I’m running quality checks and seeing spurious echoes affecting the 3.75 ppm Glx signal. I’m trying to retain as much data as possible, should I exclude all the Glx signals that show a spurious echo? As far as I understand, ideally yes, however as per Kreis 2004: “the resulting metabolite contents from metabolites with spectral components in the distorted region should be considered with caution”. Thus, they may still be considered.
So, I’m trying to get an idea of what can be kept or not. For that, I’m considering keeping those which show the expected Glx signal with 2 peaks and excluding those with one large bump. For example, including examples 1, 2, and 3, while excluding examples 4 and 5. Does this make sense?
Thank you for your reply. That was indeed my concern. This project has now been completed, so I won’t be able to obtain more data to address the artefact during the acquisition.
Unfortunately, I believe there is no straightforward method for removing it during post-processing?
I would not judge these out-of-voxel echoes so hard here. Least-squares models tend to be not too bad at ‘fitting right through them’ since they’re basically high-frequency oscillations. You also have the other Glx/GSH signals at 2.25 ppm, and they seem… OK. This isn’t perfect data, but I would be careful to exclude too aggressively.
No straightforward method is established for such kind of postprocessing (yet).
Since the data acquisition is already over, I would recommend limiting the processing range up to ~3.5 ppm, thus removing the corrupted region. This is also a tricky thing, but as Georg noticed, the 2.25 ppm region may still give you the Glx numbers. Cutting the range prevents spoiling them by the imperfect fitting through the artifact.

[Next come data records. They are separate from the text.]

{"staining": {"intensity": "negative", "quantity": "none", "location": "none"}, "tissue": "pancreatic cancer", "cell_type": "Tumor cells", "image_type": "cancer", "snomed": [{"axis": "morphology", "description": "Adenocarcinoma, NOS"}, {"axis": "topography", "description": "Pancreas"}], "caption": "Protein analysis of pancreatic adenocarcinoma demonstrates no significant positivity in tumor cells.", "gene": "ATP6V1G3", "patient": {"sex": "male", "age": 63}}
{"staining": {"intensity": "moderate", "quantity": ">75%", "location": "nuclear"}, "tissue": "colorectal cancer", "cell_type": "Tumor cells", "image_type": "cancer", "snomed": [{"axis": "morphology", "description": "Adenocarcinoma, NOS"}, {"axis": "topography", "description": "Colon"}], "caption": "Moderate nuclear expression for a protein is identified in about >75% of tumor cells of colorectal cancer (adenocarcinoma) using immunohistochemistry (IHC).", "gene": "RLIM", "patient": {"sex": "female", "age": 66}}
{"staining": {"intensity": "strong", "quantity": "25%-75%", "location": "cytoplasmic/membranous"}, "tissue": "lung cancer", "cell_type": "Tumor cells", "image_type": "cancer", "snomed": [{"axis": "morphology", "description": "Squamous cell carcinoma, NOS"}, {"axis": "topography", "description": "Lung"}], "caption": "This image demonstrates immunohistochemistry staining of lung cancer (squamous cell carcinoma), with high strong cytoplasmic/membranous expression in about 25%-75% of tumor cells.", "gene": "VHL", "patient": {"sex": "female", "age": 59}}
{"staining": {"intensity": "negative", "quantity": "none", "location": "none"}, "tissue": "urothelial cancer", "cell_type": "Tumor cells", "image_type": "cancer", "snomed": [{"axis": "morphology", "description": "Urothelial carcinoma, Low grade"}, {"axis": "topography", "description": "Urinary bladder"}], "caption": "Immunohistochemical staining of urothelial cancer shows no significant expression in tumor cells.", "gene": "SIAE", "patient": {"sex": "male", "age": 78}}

If I cut the ppm range in some datasets but not others, will the metabolite estimates still be comparable across datasets? This is a repeated visits study, where in some cases, V1 is fine but, V2 has the ghosts - when I run stats (both within and between) will that be problematic?
I would have gone for cutting the range in both V1 and V2 when looking for the differences between V1 and V2, since same processing for compared datasets is more scientifically accurate.
Also I would have been careful when grouping the cut and uncut subjects for further analysis (maybe some tests to show that the V1 → V2 changes are consistent between cut and uncut?). But of course this advise may be not applicable.
I would not use different fitting ranges across subjects. We’ve shown that the choice of fit range, unsurprisingly, causes quite some analytical variability (and that a larger fit range is generally better).
The other thing is that Osprey currently uses the same fit range to model the edit-OFF spectra as well.